Fortunately, an increasingly diverse range of political voices are challenging this immigration exceptionalism. The Adam Smith Institute, for example, has been strong in arguing for a more humane and moral outlook towards migrants.
As others have argued – including on this blog – this Bill will not stop the boats. Domestic policy has only a modest effect on refugee flows. People flee to where they think they can most easily build a temporary base – because of shared language or family connections – in the hope of returning home when their country is safe. In any event, the UK is 16th on the list of European countries in terms of asylum applications – below average.

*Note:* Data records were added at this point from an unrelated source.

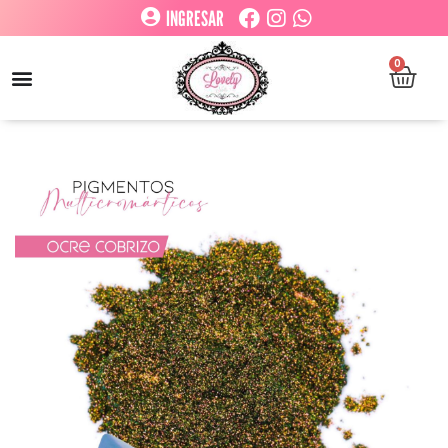
INGRESAR
0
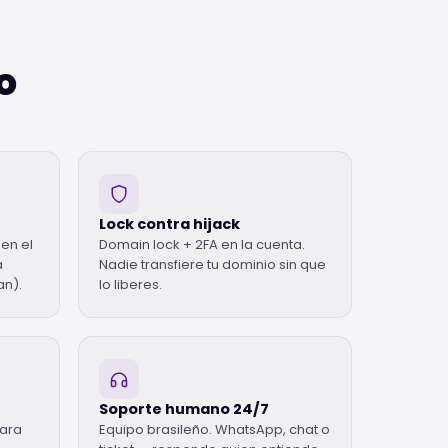
o
Lock contra hijack
en el
Domain lock + 2FA en la cuenta.
a
Nadie transfiere tu dominio sin que
an).
lo liberes.
Soporte humano 24/7
para
Equipo brasileño. WhatsApp, chat o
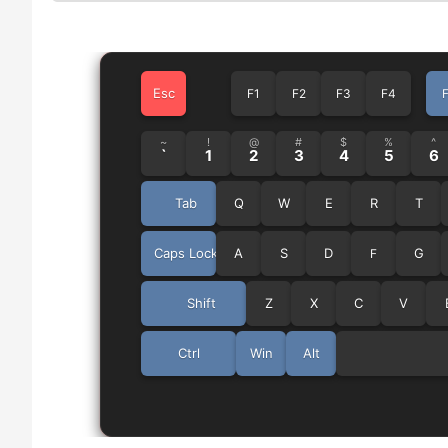
Esc
F1
F2
F3
F4
~
!
@
#
$
%
^
`
1
2
3
4
5
6
Tab
Q
W
E
R
T
Caps Lock
A
S
D
G
F
Shift
Z
X
C
V
Ctrl
Win
Alt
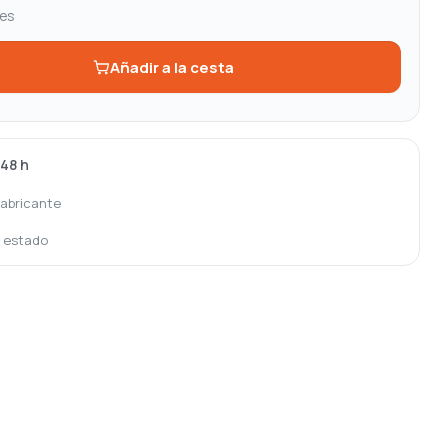
les
Añadir a la cesta
-48 h
fabricante
o estado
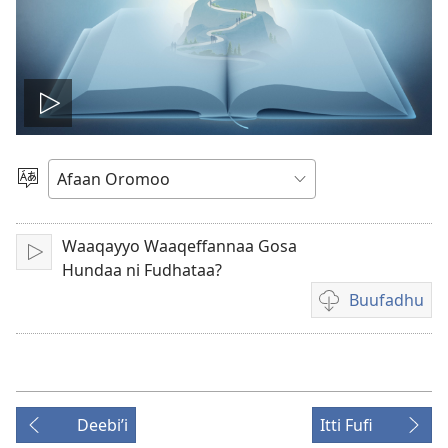
Viidiyoo
taphachiisi
Afaan
Filadhu
Waaqayyo Waaqeffannaa Gosa
Bani
Hundaa ni Fudhataa?
Buufadhu
Filannaawwan
viidiyoo
buufachuuf
qabdu
Deebiʼi
Itti Fufi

Instead, the Bill will create a long-term population of detained refugees and trafficking victims, because the Government does not have enough safe countries to remove people to. Banned from having their applications processed, never able to receive leave to remain or citizenship, and banned from working, the Refugee Council estimates that the Bill will cost £9.6bn in detention or accommodation expenses alone in the first three years.
The Illegal Migration Bill typifies the regressive view that the more powerful, intrusive and coercive the state’s immigration apparatus, the more wilfully it disregards basic due process and human rights, the more effective it is. That is rarely true – and there is scant evidence that it will turn out to be true for this Bill.